----- Passage shown

Barry Manilow is a studio album released by singer and songwriter Barry Manilow in 1989. It was Manilow's thirteenth studio album overall and second studio album on his second tenure with Arista Records. The album represented a hint of future album releases in that many of the songs were not written/co-written by Manilow, which until that point had been rare for him. After the release of this album, Manilow embarked on introducing contemporary audiences to pop music of the 1930s through the late 1940s.

----------
----- Information given

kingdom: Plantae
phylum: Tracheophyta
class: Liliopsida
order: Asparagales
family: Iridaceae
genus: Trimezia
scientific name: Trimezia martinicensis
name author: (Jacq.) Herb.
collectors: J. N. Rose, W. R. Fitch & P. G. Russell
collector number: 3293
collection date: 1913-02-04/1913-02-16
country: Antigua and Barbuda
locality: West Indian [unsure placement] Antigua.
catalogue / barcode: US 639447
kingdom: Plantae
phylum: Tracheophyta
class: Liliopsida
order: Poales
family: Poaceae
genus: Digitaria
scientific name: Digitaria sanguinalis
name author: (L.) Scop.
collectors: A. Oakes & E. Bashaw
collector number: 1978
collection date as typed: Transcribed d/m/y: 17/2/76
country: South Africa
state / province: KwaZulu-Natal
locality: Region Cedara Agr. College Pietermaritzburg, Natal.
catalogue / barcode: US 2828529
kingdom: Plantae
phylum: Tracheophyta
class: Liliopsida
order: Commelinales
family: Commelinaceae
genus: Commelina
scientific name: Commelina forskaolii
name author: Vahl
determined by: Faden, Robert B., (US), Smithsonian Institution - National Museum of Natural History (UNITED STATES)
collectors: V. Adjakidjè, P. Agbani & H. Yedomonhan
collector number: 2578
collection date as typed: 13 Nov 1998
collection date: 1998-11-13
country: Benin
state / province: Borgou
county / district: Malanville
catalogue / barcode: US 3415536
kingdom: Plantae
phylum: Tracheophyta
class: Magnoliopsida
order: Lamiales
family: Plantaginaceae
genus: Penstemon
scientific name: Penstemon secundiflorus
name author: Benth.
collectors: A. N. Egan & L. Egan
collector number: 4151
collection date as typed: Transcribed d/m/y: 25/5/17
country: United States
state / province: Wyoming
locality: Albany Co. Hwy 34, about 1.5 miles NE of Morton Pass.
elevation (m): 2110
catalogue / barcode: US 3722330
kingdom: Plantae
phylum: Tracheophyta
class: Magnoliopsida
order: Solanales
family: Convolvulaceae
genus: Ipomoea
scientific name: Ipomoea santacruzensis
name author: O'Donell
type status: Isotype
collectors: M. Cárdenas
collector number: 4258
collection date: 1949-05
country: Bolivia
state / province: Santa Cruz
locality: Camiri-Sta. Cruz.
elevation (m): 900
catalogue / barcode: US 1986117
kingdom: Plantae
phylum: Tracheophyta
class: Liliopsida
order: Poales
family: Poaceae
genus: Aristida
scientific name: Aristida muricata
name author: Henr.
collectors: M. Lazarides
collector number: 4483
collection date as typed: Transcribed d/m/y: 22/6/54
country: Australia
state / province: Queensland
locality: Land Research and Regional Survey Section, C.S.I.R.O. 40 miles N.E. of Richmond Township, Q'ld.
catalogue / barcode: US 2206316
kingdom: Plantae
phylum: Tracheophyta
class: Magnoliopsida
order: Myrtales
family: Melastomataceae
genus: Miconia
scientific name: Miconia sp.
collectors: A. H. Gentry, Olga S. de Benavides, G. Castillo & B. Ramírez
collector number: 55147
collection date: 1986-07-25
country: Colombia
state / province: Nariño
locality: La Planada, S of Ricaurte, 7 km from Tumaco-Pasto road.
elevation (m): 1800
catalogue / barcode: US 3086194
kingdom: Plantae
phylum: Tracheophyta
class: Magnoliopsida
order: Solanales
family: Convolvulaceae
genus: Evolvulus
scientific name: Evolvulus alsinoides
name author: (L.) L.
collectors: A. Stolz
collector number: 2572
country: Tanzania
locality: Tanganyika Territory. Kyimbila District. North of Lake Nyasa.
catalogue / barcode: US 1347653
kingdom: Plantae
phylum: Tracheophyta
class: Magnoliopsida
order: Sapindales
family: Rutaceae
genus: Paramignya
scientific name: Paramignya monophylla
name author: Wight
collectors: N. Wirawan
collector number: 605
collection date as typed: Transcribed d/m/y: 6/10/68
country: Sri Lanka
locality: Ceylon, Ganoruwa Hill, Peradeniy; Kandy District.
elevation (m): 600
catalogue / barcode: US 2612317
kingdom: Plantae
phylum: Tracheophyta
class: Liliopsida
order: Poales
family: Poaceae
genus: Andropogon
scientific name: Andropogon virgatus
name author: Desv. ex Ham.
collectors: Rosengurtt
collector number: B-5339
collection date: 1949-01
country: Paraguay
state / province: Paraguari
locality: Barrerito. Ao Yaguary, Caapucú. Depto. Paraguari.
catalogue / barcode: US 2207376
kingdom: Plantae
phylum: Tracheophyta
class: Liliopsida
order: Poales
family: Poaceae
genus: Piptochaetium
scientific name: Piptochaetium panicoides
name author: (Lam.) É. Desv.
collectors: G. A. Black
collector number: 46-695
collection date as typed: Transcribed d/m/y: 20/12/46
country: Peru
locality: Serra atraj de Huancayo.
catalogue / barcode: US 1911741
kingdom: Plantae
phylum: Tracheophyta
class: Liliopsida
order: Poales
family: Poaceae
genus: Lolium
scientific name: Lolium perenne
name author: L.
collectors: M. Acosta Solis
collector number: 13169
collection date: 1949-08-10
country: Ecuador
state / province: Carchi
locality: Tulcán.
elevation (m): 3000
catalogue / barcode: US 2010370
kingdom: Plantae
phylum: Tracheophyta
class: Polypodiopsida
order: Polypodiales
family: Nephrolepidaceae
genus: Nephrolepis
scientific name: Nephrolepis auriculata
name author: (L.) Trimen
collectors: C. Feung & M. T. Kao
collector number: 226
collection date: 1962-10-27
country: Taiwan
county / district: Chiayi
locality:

----------

Assignment A: From the passage about the Barry Manilow album, write out the words from "Barry Manilow is" to "the late 1940s.".
Assignment B:
Answer these questions using the passage about the Barry Manilow album:
(i) In what year was the album released?
(ii) With which record label was Manilow on his second tenure?
(iii) After this album, pop music from which years did Manilow begin introducing to contemporary audiences?

Solution A:
Barry Manilow is a studio album released by singer and songwriter Barry Manilow in 1989. It was Manilow's thirteenth studio album overall and second studio album on his second tenure with Arista Records. The album represented a hint of future album releases in that many of the songs were not written/co-written by Manilow, which until that point had been rare for him. After the release of this album, Manilow embarked on introducing contemporary audiences to pop music of the 1930s through the late 1940s.

Solution B:
(i) 1989
(ii) Arista Records
(iii) The 1930s through the late 1940s